À quelques jours des élections régionales françaises, un collectif de cinéastes renommés fait campagne à sa manière. Il lance un court-métrage demandant la régularisation des travailleurs sans papiers.
Ils sont allés sur les piquets de grève. Ont filmé en plans fixes des travailleurs sans papiers qui expliquent leur situation, montrent leur fiche de paie, dévoilent le nom de leurs employeurs - Matignon, Bouygues, Assemblée nationale, Naf Naf... Ils en ont tiré trois minutes choc.
Ces cinéastes regroupés au sein d'un collectif portent des noms illustres : Arnaud Desplechin, Costa Gavras, Patrice Chéreau, Abdellatif Kechiche, Cédric Klapisch... - impossible malheureusement de savoir qui était derrière la caméra, ou qui a monté quoi. Mais ils ont donné la parole à certains des 6 000 anonymes qui sont en grève depuis le 12 octobre pour obtenir des papiers.

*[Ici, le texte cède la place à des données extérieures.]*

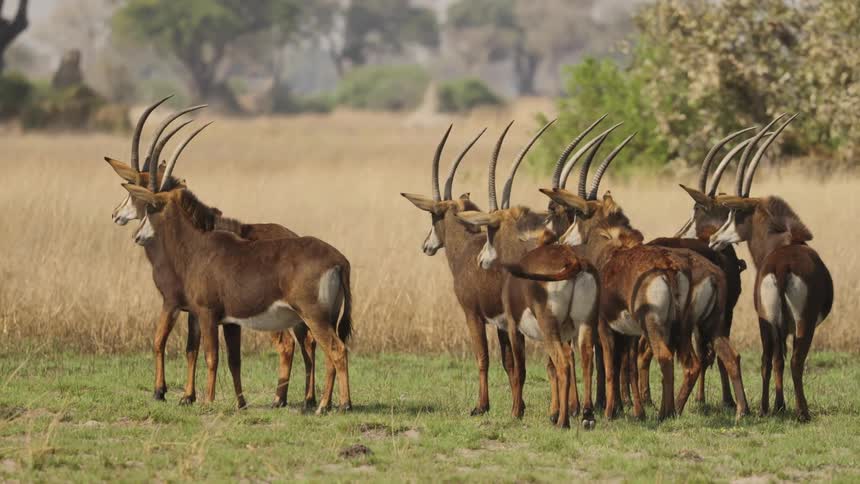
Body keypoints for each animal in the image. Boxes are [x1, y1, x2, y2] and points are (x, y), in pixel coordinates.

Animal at [105, 97, 318, 409]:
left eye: (136, 193)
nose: (116, 215)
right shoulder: (196, 310)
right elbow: (192, 348)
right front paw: (188, 395)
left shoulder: (172, 302)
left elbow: (160, 341)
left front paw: (161, 391)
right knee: (309, 342)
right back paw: (306, 399)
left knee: (288, 344)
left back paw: (281, 398)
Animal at [401, 123, 531, 416]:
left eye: (433, 215)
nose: (426, 245)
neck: (466, 249)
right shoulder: (500, 323)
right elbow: (509, 364)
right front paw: (519, 405)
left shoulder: (472, 314)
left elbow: (483, 357)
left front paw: (481, 406)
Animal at [707, 114, 833, 421]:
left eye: (735, 213)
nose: (714, 239)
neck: (783, 241)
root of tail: (782, 267)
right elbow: (785, 359)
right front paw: (783, 405)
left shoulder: (775, 322)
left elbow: (775, 359)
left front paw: (777, 405)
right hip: (803, 321)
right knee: (797, 361)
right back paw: (802, 412)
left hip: (766, 318)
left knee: (769, 358)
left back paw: (765, 408)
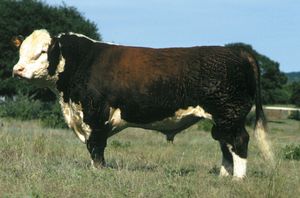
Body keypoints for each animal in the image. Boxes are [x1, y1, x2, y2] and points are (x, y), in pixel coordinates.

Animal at [12, 29, 274, 179]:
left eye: (42, 52)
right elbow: (92, 147)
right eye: (21, 50)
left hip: (230, 114)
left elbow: (96, 147)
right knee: (225, 145)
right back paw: (222, 178)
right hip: (222, 119)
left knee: (239, 141)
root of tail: (237, 51)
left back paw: (237, 180)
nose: (17, 70)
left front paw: (98, 173)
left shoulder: (96, 115)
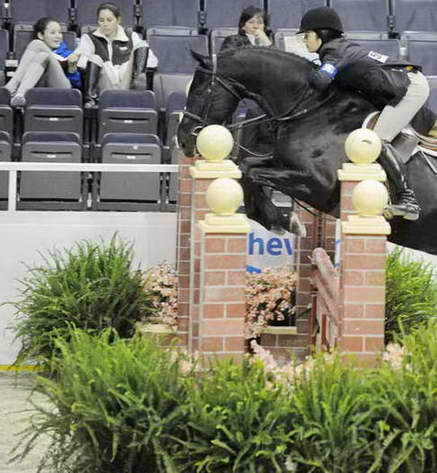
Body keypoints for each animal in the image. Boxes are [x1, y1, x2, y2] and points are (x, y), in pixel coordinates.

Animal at [176, 47, 436, 254]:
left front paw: (283, 221)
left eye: (199, 89)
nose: (183, 139)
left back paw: (406, 205)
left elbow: (250, 172)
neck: (311, 108)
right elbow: (246, 167)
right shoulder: (282, 163)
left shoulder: (317, 184)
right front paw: (276, 221)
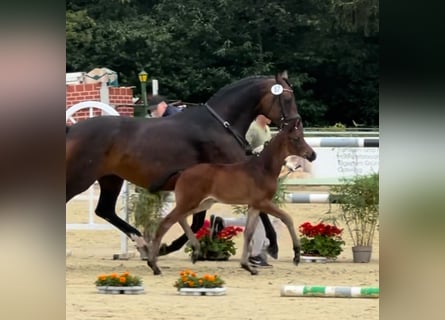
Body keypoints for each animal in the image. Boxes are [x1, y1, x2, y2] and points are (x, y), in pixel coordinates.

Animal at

Le court-métrage a été tourné et monté en trois semaines. Factuel, direct, en coup de poing.
Laurent Cantet, le réalisateur du film "Entre les murs", Palme d'or à Cannes en 2008, a souhaité "donner la parole à ces milliers de personnes qui font grève dans une espèce d'indifférence. On sait vaguement faire des films. Profitons-en pour créer une caisse de résonance à ce mouvement", explique celui-ci.
"Vous voyez cette belle tour Axa, c'est nous qui avons construit ça." "J'ai travaillé à l'hôtel Matignon comme plongeur." "On livre à Carrefour, Monoprix, Franprix, Cora..." : les hommes et femmes qui racontent leur quotidien sont employés dans des entreprises réputées, des établissements qui structurent l'économie et la société françaises. Ils ont tous les papiers nécessaires - qui la fiche d'impôt, qui le papier à entête de l'Assemblée nationale, qui la fiche de paie montrant les cotisations Urssaf et CSG... -, sauf le sésame : la carte de séjour.

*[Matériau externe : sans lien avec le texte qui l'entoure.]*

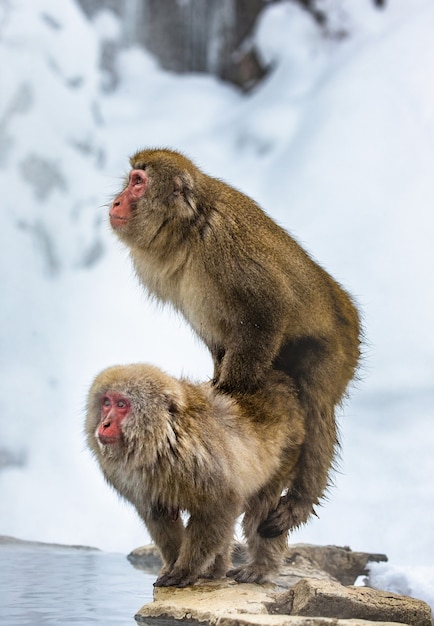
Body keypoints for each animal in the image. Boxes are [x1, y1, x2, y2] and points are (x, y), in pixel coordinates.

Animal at [85, 360, 306, 584]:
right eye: (106, 403)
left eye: (121, 404)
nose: (104, 424)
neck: (163, 440)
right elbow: (158, 515)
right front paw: (173, 563)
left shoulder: (202, 459)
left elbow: (220, 505)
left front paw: (185, 570)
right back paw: (216, 568)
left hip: (288, 451)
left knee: (262, 507)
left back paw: (261, 567)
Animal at [110, 147, 362, 536]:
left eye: (138, 182)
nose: (117, 200)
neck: (189, 229)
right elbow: (217, 336)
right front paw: (217, 385)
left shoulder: (224, 246)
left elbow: (269, 308)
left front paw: (230, 394)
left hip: (340, 345)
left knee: (316, 400)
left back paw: (299, 502)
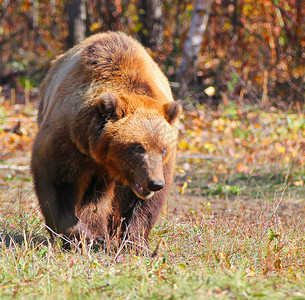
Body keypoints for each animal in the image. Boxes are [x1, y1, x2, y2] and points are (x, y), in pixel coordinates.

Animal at [30, 31, 179, 248]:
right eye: (138, 147)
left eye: (163, 149)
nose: (154, 183)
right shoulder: (68, 139)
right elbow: (57, 184)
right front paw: (81, 235)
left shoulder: (160, 165)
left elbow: (144, 205)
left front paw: (134, 241)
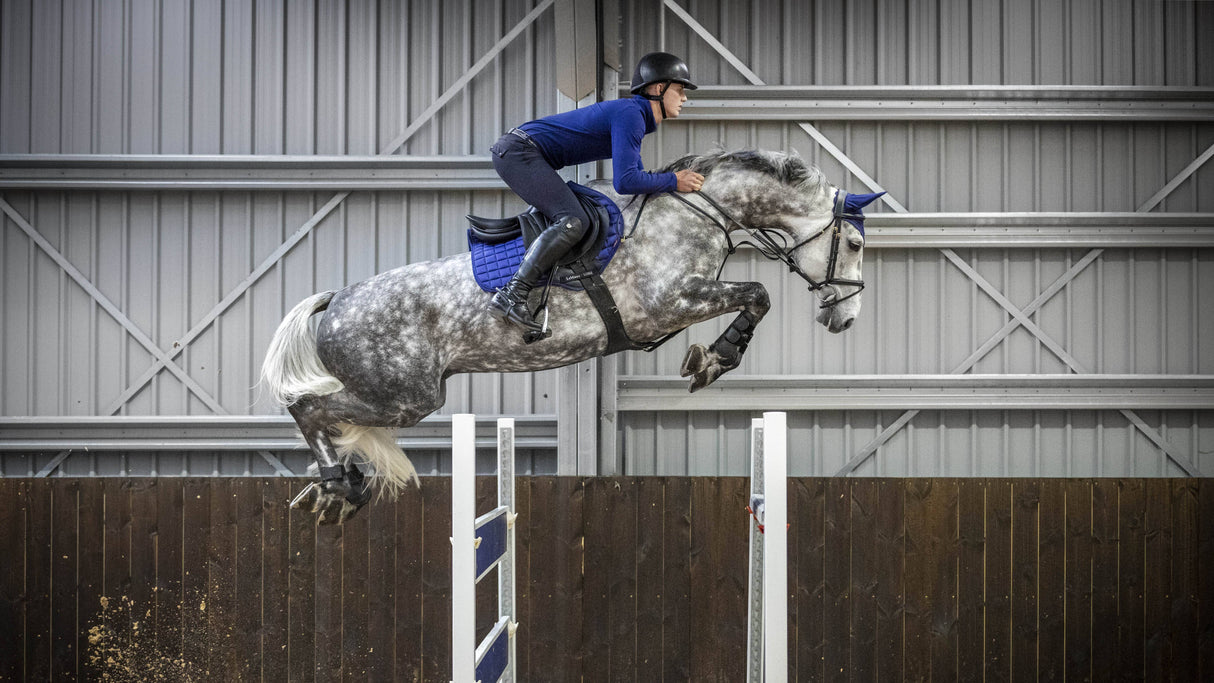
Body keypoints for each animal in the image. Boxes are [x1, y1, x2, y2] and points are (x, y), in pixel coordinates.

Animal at [263, 149, 874, 524]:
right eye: (857, 245)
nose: (845, 318)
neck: (698, 213)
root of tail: (337, 299)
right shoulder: (668, 305)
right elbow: (758, 294)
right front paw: (713, 360)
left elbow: (753, 296)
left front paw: (710, 358)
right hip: (405, 396)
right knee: (310, 408)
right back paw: (338, 489)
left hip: (399, 397)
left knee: (324, 416)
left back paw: (340, 488)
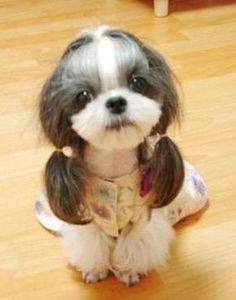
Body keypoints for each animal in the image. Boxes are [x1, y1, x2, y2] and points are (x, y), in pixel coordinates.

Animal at [39, 25, 184, 286]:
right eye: (83, 95)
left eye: (137, 82)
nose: (116, 101)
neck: (114, 165)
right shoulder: (87, 215)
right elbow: (93, 242)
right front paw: (95, 270)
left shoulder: (142, 217)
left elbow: (134, 242)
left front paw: (128, 271)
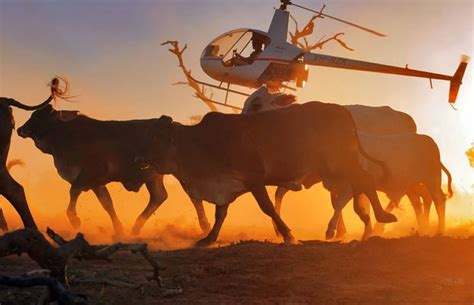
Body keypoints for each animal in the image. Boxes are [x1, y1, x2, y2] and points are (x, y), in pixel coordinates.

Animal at [18, 105, 211, 236]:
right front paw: (119, 230)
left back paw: (205, 226)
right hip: (153, 177)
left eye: (38, 116)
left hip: (180, 174)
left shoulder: (91, 173)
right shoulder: (95, 182)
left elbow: (74, 191)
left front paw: (75, 220)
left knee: (193, 197)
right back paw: (136, 228)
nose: (20, 129)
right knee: (159, 196)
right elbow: (107, 203)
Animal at [138, 102, 400, 247]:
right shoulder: (226, 186)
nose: (138, 159)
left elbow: (268, 208)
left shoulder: (254, 180)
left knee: (366, 181)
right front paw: (208, 239)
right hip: (337, 169)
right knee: (359, 187)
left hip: (341, 162)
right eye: (148, 134)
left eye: (157, 136)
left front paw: (288, 235)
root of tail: (340, 110)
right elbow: (220, 215)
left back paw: (383, 217)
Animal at [244, 86, 452, 239]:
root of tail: (406, 118)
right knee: (421, 198)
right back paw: (420, 227)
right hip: (409, 180)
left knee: (421, 198)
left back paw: (385, 227)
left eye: (256, 103)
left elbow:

Témoignage d'un sans-papiers
Leurs témoignages montrent la perversité du système par lequel ils sont happés. "Quand tu as de bons papiers, ils [les employeurs, ndlr] ne te prennent jamais. Si tu as de faux papiers, ils te donnent du boulot, mais te paient comme ils veulent." C'est "kafkaïen", comme l'exprime Matthieu Amalric, acteur fétiche du cinéma français, venu à la soirée de présentation du film dans un amphithéâtre de la Cinémathèque française, lundi soir. "Et ces gens sont accusés de ne pas s'intégrer... !"

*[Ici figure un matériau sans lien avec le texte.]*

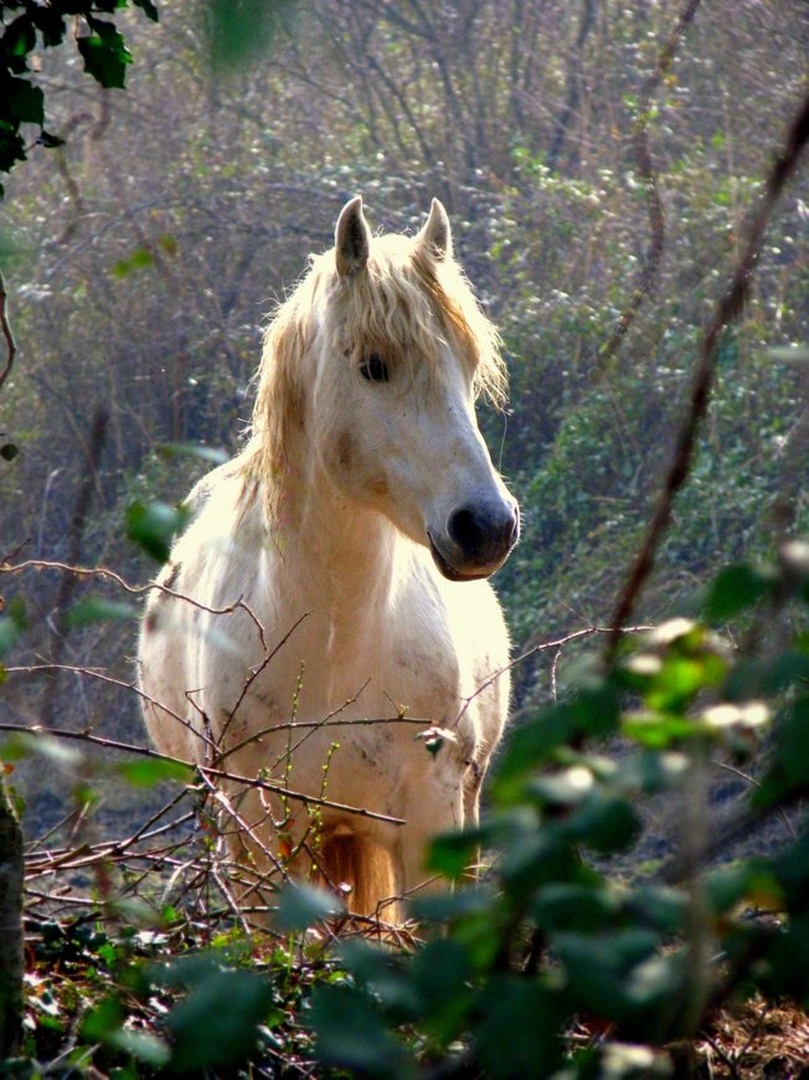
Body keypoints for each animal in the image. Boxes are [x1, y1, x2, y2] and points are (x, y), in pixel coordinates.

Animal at [138, 196, 519, 922]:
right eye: (373, 364)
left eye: (467, 363)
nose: (485, 526)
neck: (337, 639)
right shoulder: (258, 840)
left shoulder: (430, 821)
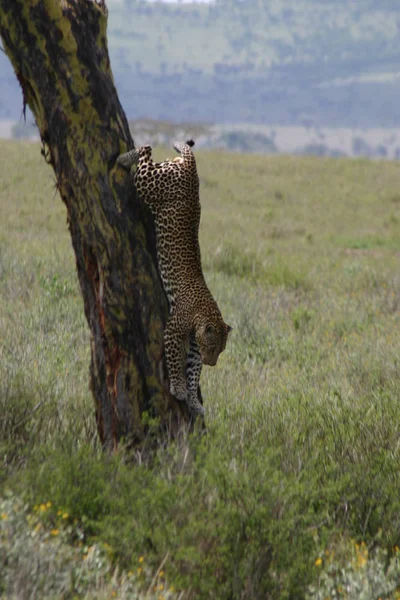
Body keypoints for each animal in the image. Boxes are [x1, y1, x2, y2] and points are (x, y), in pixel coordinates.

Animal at [116, 139, 231, 418]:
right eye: (213, 348)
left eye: (220, 350)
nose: (213, 364)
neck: (205, 312)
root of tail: (191, 169)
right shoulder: (172, 331)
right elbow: (175, 362)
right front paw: (178, 389)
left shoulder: (194, 348)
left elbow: (193, 371)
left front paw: (194, 402)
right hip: (149, 184)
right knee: (146, 150)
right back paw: (123, 159)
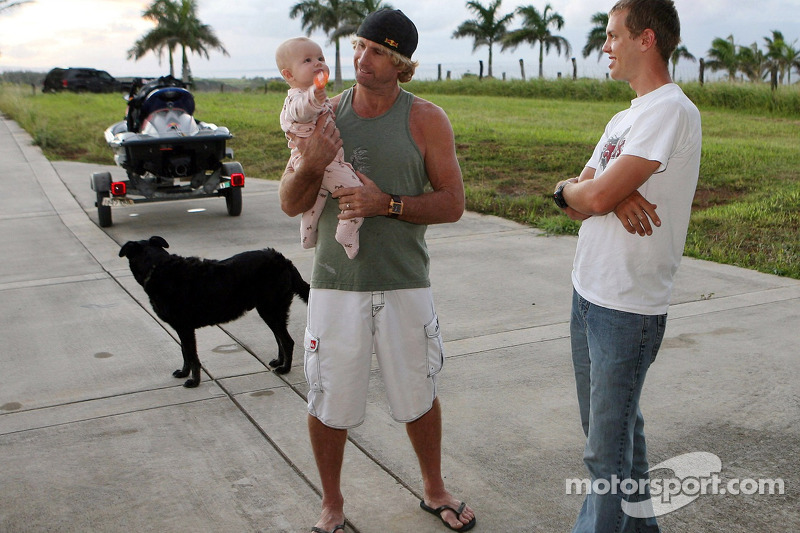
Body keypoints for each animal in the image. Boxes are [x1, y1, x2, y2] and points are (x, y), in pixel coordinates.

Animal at [120, 235, 310, 384]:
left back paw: (285, 368)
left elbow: (192, 356)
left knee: (287, 341)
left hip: (271, 309)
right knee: (279, 339)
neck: (157, 267)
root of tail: (283, 260)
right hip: (270, 311)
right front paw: (184, 373)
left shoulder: (185, 328)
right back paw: (279, 362)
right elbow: (184, 352)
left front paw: (194, 381)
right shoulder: (182, 328)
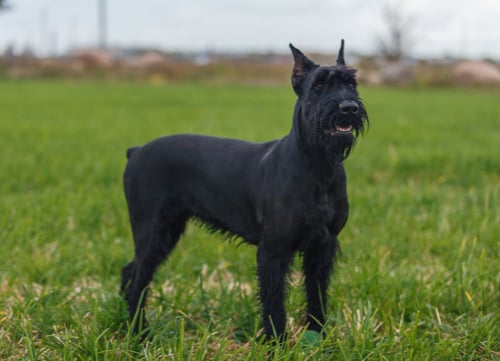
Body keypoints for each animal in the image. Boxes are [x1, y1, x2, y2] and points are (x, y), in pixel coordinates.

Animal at [121, 39, 368, 338]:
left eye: (351, 84)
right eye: (319, 85)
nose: (349, 107)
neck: (318, 168)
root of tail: (136, 151)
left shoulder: (322, 246)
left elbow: (316, 292)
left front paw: (318, 334)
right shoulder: (273, 250)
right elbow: (274, 300)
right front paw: (277, 340)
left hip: (166, 231)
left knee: (129, 272)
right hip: (152, 231)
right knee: (137, 279)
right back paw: (139, 332)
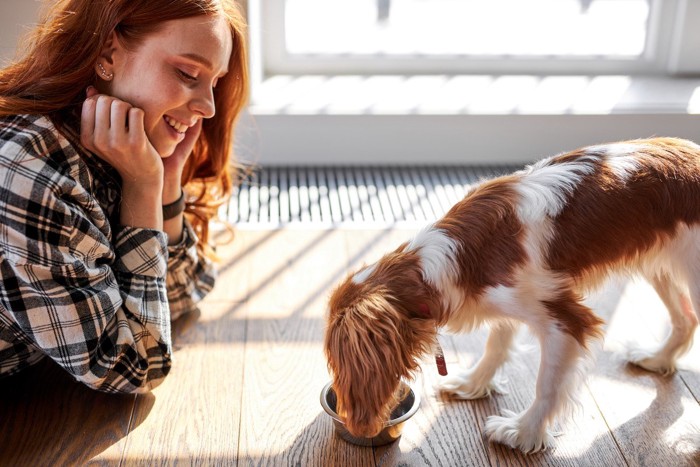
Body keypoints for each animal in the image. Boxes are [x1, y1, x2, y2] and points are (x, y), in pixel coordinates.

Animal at [324, 138, 700, 454]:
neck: (457, 258)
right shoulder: (507, 304)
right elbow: (496, 345)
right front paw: (473, 383)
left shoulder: (564, 320)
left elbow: (546, 386)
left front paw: (523, 432)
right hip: (660, 265)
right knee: (685, 318)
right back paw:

"J'ai servi la quasi-totalité du gouvernement..."
Lors de la présentation du film, un sans-papiers raconte son histoire, ubuesque s'il en est. "J'ai travaillé à Matignon, et aussi à Radio France en tant que serveur. J'ai servi la quasi-totalité du gouvernement : Christine Lagarde, Brice Hortefeux... Quand j'ai raconté ça à mes camarades, ils m'ont demandé pourquoi je n'ai pas demandé ma régularisation. J'ai rétorqué que j'avais peur, et que je n'étais pas là pour ça ! Je suis resté professionnel jusqu'au bout."
Plusieurs artistes du 7e art avaient déjà apporté leur voix au débat sur la régularisation des sans-papiers en 2007 avec le film "Laissez-les grandir ici", diffusé quelques semaines avant la présidentielle. Depuis, le court-métrage a été "vu par 2,5 millions de personnes", selon Laurent Cantet. Sa sortie coïncidait avec la naissance du Réseau éducation sans frontières (RESF). "Les idées que défend le film - défendre les enfants sans papiers scolarisés - sont presque devenues une évidence pour tout le monde. On espère qu'il en sera de même pour les travailleurs sans papiers."
Le film de trois minutes, intitulé "On bosse ici ! On vit ici ! On reste ici!", est disponible sur Internet à partir d'aujourd'hui. Il sera distribué à partir du 10 mars dans 500 cinémas d'art et d'essai français.